I noticed it early this year, when it was mentioned again in postings by marketers, not lawyers or geeks. See: "Email from Beyond the Grave" (01/12/07), by John Whiteside on the The Opinionated Marketers blog; and "Deathswitch" (01/17/07), by Maureen Rogers on the Pink Slip blog.
These blog postings were prompted, in part, by an article entitled "A brief history of death switches", written by that company's founder, Dr. David Eagleman, & published in the October 19, 2006 issue of the scientific journal Nature.
There is no afterlife, but a version of us lives on nonetheless.The marketers appeared intrigued by this innovative idea -- the one in the second paragraph, not the statement in the first paragraph.
At the beginning of the computer era, people died with passwords in their heads and no one could access their files. * * *
For $19.95 annually, Deathswitch enables subscribers to "bridge mortality" by communicating important confidential information after death through email messages written by subscribers & addressed from the company to targeted survivors.
Possible uses could include: expression of "final wishes", disclosure of "unspeakable secrets", passage of "love notes", and even delivery of the "last word" in an argument. More recently, the emphasis of this service appears to be on password information that could allow post-mortem access to computer software or online data.
The "event" initiating such email notifications would be the non-responsiveness of a subscriber to periodic email messages sent by the company requiring reply confirmation. After no reply from the subscriber for a defined time, the pre-arranged email deliveries would be initiated by the company.
What a surprise for the recipients -- whether delivered properly, or erroneously!

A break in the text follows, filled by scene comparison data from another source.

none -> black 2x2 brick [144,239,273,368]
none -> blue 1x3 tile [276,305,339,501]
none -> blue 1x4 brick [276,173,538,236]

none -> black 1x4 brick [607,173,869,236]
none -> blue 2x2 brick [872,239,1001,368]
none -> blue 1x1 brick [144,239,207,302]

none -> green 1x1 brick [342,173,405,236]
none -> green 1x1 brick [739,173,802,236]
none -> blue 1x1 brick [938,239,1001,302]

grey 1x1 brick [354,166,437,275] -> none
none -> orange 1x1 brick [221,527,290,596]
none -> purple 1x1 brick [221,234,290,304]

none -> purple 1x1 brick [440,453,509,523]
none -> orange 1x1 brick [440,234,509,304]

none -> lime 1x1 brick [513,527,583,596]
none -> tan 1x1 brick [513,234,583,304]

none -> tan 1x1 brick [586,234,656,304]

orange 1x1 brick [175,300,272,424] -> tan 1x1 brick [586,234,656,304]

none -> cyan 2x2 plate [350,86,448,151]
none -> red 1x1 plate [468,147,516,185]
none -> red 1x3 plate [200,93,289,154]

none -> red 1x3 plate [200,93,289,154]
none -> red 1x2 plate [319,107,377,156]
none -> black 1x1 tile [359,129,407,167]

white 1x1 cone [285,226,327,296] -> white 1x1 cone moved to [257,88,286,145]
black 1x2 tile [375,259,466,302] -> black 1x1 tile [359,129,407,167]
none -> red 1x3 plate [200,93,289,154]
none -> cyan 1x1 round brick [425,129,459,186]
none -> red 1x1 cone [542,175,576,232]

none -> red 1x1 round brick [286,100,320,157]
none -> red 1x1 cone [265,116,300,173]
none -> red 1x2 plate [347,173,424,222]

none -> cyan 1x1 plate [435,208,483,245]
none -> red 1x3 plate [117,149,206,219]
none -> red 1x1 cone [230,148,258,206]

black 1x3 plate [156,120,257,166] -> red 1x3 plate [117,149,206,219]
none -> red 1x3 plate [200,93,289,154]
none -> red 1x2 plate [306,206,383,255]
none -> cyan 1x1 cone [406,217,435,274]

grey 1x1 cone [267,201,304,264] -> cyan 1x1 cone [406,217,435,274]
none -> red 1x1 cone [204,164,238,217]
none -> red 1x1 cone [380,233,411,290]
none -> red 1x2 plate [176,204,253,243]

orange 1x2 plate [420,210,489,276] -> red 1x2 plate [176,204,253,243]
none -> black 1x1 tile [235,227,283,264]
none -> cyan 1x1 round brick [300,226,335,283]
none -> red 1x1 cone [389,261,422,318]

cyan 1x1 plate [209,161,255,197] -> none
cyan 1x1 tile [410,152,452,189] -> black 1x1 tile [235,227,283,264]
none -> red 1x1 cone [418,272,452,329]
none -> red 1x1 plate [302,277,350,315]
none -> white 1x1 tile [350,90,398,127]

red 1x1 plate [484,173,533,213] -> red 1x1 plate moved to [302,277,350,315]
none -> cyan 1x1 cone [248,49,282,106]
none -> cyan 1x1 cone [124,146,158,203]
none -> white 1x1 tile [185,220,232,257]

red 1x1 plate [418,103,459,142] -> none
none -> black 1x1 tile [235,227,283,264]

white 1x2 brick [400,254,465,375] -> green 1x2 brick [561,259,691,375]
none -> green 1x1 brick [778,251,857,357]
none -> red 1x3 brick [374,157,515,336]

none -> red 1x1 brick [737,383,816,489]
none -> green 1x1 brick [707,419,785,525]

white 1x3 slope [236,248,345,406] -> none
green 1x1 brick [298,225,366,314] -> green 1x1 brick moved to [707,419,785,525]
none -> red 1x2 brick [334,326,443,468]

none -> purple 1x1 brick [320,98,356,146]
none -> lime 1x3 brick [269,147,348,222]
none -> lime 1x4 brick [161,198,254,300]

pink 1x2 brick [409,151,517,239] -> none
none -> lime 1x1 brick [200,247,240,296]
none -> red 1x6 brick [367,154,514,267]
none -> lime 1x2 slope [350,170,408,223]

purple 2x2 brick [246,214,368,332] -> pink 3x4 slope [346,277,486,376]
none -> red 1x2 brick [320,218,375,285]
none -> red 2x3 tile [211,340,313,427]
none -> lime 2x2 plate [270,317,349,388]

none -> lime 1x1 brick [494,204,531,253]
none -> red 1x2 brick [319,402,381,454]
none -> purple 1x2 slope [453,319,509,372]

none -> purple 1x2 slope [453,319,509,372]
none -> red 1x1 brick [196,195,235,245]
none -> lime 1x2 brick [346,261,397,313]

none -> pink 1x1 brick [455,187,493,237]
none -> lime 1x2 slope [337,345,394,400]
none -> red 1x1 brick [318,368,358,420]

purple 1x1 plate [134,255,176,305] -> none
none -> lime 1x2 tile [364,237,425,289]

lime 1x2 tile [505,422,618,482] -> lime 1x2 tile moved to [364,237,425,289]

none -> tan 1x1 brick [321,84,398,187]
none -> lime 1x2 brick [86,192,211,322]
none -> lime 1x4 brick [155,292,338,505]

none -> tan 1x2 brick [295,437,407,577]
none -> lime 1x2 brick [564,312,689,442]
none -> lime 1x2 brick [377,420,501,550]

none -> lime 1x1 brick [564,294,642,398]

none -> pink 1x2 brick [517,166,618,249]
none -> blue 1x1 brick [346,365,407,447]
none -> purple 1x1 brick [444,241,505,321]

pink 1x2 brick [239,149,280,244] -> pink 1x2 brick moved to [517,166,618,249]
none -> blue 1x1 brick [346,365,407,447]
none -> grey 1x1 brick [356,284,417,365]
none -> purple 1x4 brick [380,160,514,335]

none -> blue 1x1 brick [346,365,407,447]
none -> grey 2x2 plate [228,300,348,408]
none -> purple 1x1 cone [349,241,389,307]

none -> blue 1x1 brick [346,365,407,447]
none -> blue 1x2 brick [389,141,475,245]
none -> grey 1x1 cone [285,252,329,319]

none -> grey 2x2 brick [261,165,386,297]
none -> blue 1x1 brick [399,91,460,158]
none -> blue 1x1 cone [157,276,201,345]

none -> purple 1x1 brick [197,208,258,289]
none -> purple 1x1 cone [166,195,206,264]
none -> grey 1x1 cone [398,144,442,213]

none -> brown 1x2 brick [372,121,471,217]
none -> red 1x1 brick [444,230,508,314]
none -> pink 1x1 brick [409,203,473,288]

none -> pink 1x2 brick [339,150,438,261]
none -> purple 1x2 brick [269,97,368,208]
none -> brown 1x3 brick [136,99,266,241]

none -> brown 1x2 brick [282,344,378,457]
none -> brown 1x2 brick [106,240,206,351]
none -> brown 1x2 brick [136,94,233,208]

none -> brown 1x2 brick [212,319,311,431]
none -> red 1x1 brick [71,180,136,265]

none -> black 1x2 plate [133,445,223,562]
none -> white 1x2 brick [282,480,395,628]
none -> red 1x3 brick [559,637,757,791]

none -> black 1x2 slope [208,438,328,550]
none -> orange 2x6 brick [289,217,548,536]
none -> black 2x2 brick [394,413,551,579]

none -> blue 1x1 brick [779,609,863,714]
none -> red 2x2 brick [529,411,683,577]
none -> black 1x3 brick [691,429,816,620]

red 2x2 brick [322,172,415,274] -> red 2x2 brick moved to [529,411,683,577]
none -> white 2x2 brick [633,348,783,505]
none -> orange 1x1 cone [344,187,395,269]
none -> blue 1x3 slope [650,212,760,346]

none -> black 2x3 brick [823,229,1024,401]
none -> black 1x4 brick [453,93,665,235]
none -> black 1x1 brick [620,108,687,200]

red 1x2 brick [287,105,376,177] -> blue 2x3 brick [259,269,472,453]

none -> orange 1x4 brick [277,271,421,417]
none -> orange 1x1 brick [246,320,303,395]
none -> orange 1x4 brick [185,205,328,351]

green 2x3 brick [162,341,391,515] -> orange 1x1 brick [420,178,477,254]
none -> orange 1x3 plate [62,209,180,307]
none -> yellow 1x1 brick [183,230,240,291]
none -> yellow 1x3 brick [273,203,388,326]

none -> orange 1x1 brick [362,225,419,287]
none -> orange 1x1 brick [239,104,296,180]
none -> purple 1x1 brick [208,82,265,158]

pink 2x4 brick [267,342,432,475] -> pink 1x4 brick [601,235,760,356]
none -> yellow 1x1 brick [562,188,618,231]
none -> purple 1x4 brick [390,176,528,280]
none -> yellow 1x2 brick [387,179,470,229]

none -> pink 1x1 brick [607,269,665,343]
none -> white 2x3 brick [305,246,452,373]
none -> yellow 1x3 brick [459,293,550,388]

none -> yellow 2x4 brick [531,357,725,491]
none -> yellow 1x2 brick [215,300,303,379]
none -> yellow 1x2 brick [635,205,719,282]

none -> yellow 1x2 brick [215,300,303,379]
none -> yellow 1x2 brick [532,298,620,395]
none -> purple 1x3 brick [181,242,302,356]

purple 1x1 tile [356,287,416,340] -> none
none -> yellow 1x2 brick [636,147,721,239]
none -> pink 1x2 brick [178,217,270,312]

This trip-wire mechanism, and the possibilities for premature delivery, remind me of the 1964 movie "Fail-Safe", starring Henry Fonda & Walter Matthau:
A technical malfunction in the Pentagon's strategic control system causes an erroneous order to be sent to a B-58 squadron on a routine training mission instructing the bombers to fly beyond their fail safe distance. At this point the flight crew are trained to cease communications and prepare to fulfill their objective by bombing Moscow. * * *This is just one approach to the growing problem of disclosure of sensitive, important electronic information after death to permit proper administration of interests.
There are others, including some that minimize the potential of nuking Moscow in the process.